Si desglosamos las cifras de este contratiempo, descubrimos que el impacto se reparte entre dos de las marcas principales del consorcio automovilístico. Por un lado, Volkswagen debe revisar más de 74.000 unidades de su familia eléctrica, lo que incluye los modelos ID.3, ID.4, ID.5 y la furgoneta ID.Buzz, ensamblados entre junio de 2023 y agosto de 2024. Por otro lado, la firma española Cupra también entra en la ecuación con más de 19.000 unidades de su deportivo Born, concretamente aquellas fabricadas entre febrero de 2022 y abril de 2024.
Dentro de la preocupación que genera la palabra «incendio» en el entorno de los coches eléctrico, hay un factor muy tranquilizador para los propietarios. Hasta la fecha, no se ha registrado ningún accidente, daño personal ni siniestro provocado por esta causa. El fabricante insiste en que se trata de casos aislados muy raros y que el fallo ha salido a la luz gracias a sus propios controles de calidad internos. La solución propuesta por la marca es bastante directa: los talleres oficiales realizarán una actualización de software y una inspección exhaustiva.

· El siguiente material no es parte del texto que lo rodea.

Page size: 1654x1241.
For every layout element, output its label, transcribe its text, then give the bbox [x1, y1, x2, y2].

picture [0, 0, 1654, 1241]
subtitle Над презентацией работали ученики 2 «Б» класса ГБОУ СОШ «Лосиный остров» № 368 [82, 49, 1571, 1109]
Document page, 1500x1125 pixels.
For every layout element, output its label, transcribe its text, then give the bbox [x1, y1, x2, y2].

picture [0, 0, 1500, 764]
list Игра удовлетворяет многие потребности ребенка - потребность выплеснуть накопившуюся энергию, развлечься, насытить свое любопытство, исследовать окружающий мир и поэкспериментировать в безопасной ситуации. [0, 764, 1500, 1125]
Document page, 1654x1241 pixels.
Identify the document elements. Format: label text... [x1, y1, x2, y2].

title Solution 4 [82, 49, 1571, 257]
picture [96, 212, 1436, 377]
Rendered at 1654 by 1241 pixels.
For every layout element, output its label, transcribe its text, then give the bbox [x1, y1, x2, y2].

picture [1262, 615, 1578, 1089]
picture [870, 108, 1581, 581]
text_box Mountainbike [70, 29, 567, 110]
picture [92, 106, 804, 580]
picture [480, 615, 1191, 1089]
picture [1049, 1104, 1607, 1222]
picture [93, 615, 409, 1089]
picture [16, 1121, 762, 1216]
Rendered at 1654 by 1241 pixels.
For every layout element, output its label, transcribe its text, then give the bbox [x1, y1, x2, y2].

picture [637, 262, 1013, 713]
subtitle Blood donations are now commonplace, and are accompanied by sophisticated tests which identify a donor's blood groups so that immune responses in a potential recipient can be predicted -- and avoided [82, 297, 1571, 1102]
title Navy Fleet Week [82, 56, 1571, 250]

Si se detecta alguna anomalía, los mecánicos sustituirán únicamente los módulos defectuosos de manera individual, evitando así el costoso reemplazo del paquete de baterías completo. Aunque una llamada a revisión masiva nunca es un plato de buen gusto para ningún fabricante, la detección temprana y la transparencia a la hora de afrontar estos problemas técnicos son fundamentales para demostrar que la seguridad siempre viaja en el asiento delantero.